ACTIVITY
Reproduce all of the listing below without alteration.
[Start of section]
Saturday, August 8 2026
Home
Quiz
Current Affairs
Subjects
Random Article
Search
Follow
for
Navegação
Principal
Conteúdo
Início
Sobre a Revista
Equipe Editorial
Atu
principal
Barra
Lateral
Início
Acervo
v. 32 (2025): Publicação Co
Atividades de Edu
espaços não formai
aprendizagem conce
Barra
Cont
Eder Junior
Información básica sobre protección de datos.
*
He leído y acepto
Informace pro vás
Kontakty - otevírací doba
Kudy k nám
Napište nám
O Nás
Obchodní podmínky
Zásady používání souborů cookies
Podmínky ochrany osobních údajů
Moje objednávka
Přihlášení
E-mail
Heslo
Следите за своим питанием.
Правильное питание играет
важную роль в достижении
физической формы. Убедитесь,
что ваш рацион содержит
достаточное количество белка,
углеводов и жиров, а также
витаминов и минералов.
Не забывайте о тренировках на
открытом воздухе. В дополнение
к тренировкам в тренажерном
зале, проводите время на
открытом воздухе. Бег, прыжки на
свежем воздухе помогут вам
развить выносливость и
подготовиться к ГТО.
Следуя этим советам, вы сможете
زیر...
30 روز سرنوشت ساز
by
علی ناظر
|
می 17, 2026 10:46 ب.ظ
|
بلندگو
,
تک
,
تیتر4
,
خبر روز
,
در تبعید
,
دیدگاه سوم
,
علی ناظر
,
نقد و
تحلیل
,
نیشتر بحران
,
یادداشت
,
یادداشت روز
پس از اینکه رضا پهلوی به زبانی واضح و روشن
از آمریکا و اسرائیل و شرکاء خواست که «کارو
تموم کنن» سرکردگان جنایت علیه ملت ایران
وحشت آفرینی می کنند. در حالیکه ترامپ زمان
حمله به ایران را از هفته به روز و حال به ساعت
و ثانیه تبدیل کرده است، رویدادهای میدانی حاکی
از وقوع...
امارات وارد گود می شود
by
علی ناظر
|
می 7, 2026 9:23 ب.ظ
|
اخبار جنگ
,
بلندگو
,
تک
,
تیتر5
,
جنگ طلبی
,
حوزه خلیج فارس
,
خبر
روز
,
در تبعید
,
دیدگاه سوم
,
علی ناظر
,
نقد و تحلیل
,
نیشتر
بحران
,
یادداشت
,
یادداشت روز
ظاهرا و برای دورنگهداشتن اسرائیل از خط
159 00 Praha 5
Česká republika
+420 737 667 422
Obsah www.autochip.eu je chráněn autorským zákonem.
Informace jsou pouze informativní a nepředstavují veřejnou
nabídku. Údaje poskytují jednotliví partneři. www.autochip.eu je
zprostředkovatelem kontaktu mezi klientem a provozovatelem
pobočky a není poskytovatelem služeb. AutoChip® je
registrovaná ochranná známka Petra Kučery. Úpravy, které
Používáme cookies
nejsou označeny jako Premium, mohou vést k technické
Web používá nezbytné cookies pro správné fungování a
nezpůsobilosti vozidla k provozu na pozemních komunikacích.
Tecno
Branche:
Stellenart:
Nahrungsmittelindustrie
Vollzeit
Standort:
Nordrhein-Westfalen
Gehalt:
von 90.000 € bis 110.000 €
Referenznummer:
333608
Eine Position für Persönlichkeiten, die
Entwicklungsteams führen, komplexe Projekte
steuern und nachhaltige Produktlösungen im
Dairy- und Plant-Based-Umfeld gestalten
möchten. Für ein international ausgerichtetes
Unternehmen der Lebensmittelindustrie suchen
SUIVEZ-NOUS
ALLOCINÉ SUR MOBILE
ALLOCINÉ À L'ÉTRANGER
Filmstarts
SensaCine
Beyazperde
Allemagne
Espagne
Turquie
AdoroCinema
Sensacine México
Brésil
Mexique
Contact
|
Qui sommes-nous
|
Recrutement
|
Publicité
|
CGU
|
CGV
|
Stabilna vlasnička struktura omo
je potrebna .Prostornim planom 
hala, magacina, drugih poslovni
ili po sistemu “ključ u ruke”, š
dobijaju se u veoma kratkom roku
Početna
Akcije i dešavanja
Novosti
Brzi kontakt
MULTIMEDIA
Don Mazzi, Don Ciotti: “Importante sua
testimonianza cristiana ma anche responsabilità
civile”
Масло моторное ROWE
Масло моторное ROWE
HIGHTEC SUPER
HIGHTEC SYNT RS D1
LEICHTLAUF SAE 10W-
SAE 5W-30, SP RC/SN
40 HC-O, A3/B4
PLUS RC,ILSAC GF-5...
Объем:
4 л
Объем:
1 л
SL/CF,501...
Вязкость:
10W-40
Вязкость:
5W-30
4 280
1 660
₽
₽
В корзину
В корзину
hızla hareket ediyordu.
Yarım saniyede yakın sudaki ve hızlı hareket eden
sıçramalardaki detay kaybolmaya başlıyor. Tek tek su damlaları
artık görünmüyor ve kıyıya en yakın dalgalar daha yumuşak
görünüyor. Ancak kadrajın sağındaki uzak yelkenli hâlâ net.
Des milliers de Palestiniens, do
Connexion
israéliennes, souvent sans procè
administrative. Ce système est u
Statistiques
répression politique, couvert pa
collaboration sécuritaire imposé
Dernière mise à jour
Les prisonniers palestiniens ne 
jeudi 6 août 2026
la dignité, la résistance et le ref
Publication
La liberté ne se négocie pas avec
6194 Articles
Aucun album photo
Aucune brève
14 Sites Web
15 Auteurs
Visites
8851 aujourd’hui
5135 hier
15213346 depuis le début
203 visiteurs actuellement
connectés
[End of section]
RESULT
Saturday, August 8 2026
Home
Quiz
Current Affairs
Subjects
Random Article
Search
Follow
for
Navegação
Principal
Conteúdo
Início
Sobre a Revista
Equipe Editorial
Atu
principal
Barra
Lateral
Início
Acervo
v. 32 (2025): Publicação Co
Atividades de Edu
espaços não formai
aprendizagem conce
Barra
Cont
Eder Junior
Información básica sobre protección de datos.
*
He leído y acepto
Informace pro vás
Kontakty - otevírací doba
Kudy k nám
Napište nám
O Nás
Obchodní podmínky
Zásady používání souborů cookies
Podmínky ochrany osobních údajů
Moje objednávka
Přihlášení
E-mail
Heslo
Следите за своим питанием.
Правильное питание играет
важную роль в достижении
физической формы. Убедитесь,
что ваш рацион содержит
достаточное количество белка,
углеводов и жиров, а также
витаминов и минералов.
Не забывайте о тренировках на
открытом воздухе. В дополнение
к тренировкам в тренажерном
зале, проводите время на
открытом воздухе. Бег, прыжки на
свежем воздухе помогут вам
развить выносливость и
подготовиться к ГТО.
Следуя этим советам, вы сможете
زیر...
30 روز سرنوشت ساز
by
علی ناظر
|
می 17, 2026 10:46 ب.ظ
|
بلندگو
,
تک
,
تیتر4
,
خبر روز
,
در تبعید
,
دیدگاه سوم
,
علی ناظر
,
نقد و
تحلیل
,
نیشتر بحران
,
یادداشت
,
یادداشت روز
پس از اینکه رضا پهلوی به زبانی واضح و روشن
از آمریکا و اسرائیل و شرکاء خواست که «کارو
تموم کنن» سرکردگان جنایت علیه ملت ایران
وحشت آفرینی می کنند. در حالیکه ترامپ زمان
حمله به ایران را از هفته به روز و حال به ساعت
و ثانیه تبدیل کرده است، رویدادهای میدانی حاکی
از وقوع...
امارات وارد گود می شود
by
علی ناظر
|
می 7, 2026 9:23 ب.ظ
|
اخبار جنگ
,
بلندگو
,
تک
,
تیتر5
,
جنگ طلبی
,
حوزه خلیج فارس
,
خبر
روز
,
در تبعید
,
دیدگاه سوم
,
علی ناظر
,
نقد و تحلیل
,
نیشتر
بحران
,
یادداشت
,
یادداشت روز
ظاهرا و برای دورنگهداشتن اسرائیل از خط
159 00 Praha 5
Česká republika
+420 737 667 422
Obsah www.autochip.eu je chráněn autorským zákonem.
Informace jsou pouze informativní a nepředstavují veřejnou
nabídku. Údaje poskytují jednotliví partneři. www.autochip.eu je
zprostředkovatelem kontaktu mezi klientem a provozovatelem
pobočky a není poskytovatelem služeb. AutoChip® je
registrovaná ochranná známka Petra Kučery. Úpravy, které
Používáme cookies
nejsou označeny jako Premium, mohou vést k technické
Web používá nezbytné cookies pro správné fungování a
nezpůsobilosti vozidla k provozu na pozemních komunikacích.
Tecno
Branche:
Stellenart:
Nahrungsmittelindustrie
Vollzeit
Standort:
Nordrhein-Westfalen
Gehalt:
von 90.000 € bis 110.000 €
Referenznummer:
333608
Eine Position für Persönlichkeiten, die
Entwicklungsteams führen, komplexe Projekte
steuern und nachhaltige Produktlösungen im
Dairy- und Plant-Based-Umfeld gestalten
möchten. Für ein international ausgerichtetes
Unternehmen der Lebensmittelindustrie suchen
SUIVEZ-NOUS
ALLOCINÉ SUR MOBILE
ALLOCINÉ À L'ÉTRANGER
Filmstarts
SensaCine
Beyazperde
Allemagne
Espagne
Turquie
AdoroCinema
Sensacine México
Brésil
Mexique
Contact
|
Qui sommes-nous
|
Recrutement
|
Publicité
|
CGU
|
CGV
|
Stabilna vlasnička struktura omo
je potrebna .Prostornim planom 
hala, magacina, drugih poslovni
ili po sistemu “ključ u ruke”, š
dobijaju se u veoma kratkom roku
Početna
Akcije i dešavanja
Novosti
Brzi kontakt
MULTIMEDIA
Don Mazzi, Don Ciotti: “Importante sua
testimonianza cristiana ma anche responsabilità
civile”
Масло моторное ROWE
Масло моторное ROWE
HIGHTEC SUPER
HIGHTEC SYNT RS D1
LEICHTLAUF SAE 10W-
SAE 5W-30, SP RC/SN
40 HC-O, A3/B4
PLUS RC,ILSAC GF-5...
Объем:
4 л
Объем:
1 л
SL/CF,501...
Вязкость:
10W-40
Вязкость:
5W-30
4 280
1 660
₽
₽
В корзину
В корзину
hızla hareket ediyordu.
Yarım saniyede yakın sudaki ve hızlı hareket eden
sıçramalardaki detay kaybolmaya başlıyor. Tek tek su damlaları
artık görünmüyor ve kıyıya en yakın dalgalar daha yumuşak
görünüyor. Ancak kadrajın sağındaki uzak yelkenli hâlâ net.
Des milliers de Palestiniens, do
Connexion
israéliennes, souvent sans procè
administrative. Ce système est u
Statistiques
répression politique, couvert pa
collaboration sécuritaire imposé
Dernière mise à jour
Les prisonniers palestiniens ne 
jeudi 6 août 2026
la dignité, la résistance et le ref
Publication
La liberté ne se négocie pas avec
6194 Articles
Aucun album photo
Aucune brève
14 Sites Web
15 Auteurs
Visites
8851 aujourd’hui
5135 hier
15213346 depuis le début
203 visiteurs actuellement
connectés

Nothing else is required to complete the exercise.